## Tasks to complete
[1] Turn the lines of the records that start with the line containing "as champion he" and run through the line containing "ngs with ECW" into a JSON list of strings, one string per line, with no blank lines included.
[2] Go on with the text about listening to pain and despair, picking up right after its last sentence.

What if the pain has some very specific messages for you? Messages that could change your life for the better. Messages that have the answers to some of the most persistent problems of your life. If this was true (and it is), then maybe it's best that your pain does not go away until you hear what it has to say. Maybe your pain is aware of this and is actually helping by refusing to disappear.

Imagine that your suffering has a shape or a form. Maybe it looks like a demon or an ugly rat. Whatever image works for you. Imagine that this "thing" is sitting in a chair across from you and that you can communicate with it. Ask it some questions. "Why are you in my life? Why don't you go away? Do you have some kind of message for me?" Then imagine that it can answer you and listen to what it says. Allow it to talk, even if it says weird things at first. Then respond with more questions. Pretty soon you will have created a dialogue that will reveal some amazing things about you and your suffering.

If you are willing to do this exercise 5 or 6 times over the course of a week, you will achieve a new level of insight into your life problem and your pain. Take the risk. You have nothing to lose.

2. TREAT DESPAIR AS A SACRED SPACE

Among 12-steppers there is a phrase that has come to have great significance. "Personal bottom" is used to indicate that moment at which an addict reaches the lowest point in his/her life. This painful experience is the point at which many addicts decide to go for help. As bad as it is, it is the beginning of the healing process.

## Input data

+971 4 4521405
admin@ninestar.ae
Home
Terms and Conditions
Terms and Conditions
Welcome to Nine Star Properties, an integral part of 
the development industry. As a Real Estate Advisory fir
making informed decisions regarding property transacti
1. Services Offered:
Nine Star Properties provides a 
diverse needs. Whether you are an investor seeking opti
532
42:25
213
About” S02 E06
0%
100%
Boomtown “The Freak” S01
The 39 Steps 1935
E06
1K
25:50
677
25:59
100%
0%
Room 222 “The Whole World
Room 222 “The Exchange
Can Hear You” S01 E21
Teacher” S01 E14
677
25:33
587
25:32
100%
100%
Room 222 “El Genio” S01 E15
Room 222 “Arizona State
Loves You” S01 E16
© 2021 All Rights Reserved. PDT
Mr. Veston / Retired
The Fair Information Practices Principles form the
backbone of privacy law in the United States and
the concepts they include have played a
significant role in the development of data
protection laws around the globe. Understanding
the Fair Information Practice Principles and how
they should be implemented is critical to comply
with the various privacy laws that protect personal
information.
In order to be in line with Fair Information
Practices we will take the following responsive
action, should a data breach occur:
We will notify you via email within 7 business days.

* * *

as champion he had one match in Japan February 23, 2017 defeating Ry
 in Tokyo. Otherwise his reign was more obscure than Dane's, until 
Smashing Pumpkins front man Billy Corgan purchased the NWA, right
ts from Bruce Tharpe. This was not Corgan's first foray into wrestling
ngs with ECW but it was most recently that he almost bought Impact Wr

==

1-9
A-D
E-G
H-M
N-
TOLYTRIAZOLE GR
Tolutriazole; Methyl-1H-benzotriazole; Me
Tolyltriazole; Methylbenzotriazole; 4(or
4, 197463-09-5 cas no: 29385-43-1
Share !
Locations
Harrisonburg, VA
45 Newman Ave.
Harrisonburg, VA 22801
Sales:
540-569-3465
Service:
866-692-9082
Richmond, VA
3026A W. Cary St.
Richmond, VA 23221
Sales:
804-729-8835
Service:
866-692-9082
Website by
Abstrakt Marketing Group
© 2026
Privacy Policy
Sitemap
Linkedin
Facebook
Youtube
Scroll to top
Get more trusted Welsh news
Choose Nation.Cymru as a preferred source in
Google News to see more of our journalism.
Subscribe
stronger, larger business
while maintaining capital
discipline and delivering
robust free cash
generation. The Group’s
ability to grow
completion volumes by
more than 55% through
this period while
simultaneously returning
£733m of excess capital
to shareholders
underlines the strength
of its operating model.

## Response list
[1]
[
  "as champion he had one match in Japan February 23, 2017 defeating Ry",
  " in Tokyo. Otherwise his reign was more obscure than Dane's, until ",
  "Smashing Pumpkins front man Billy Corgan purchased the NWA, right",
  "ts from Bruce Tharpe. This was not Corgan's first foray into wrestling",
  "ngs with ECW but it was most recently that he almost bought Impact Wr"
]

[2]
You need not be an addict to reach your "personal bottom." Extreme stress can drive anyone to despair and desperation. If you are at or near that point, you will find this thought helpful: Despair is more than an emotion. It is an energy that can break through your resistance to positive change. It can open your ears to the voices of support that you have been, until now, unable or unwilling to hear. Despair can drill a gaping hole through the densest defenses and bring the toughest of us to our knees.

But, it is on our knees that we finally reach out to a Source greater than ourselves. It is because we are on our knees that we ultimately find healing. Despair has driven us here. It seems nothing else could. Thank God for despair. It has preformed a holy, sacred task. It has brought us a special gift that no other life experience could offer. If you are in despair, give thanks and open your heart to its gift.

I think these two are enough for today. God bless you and be obvious to you on your journey, in hard and easy times as well.

Matthew Anderson, D. Min., is a counselor, organizational consultant, seminar leader and the author of books and tapes that can help you overcome your obstacles to well-being. To learn more about Dr. Anderson, click here.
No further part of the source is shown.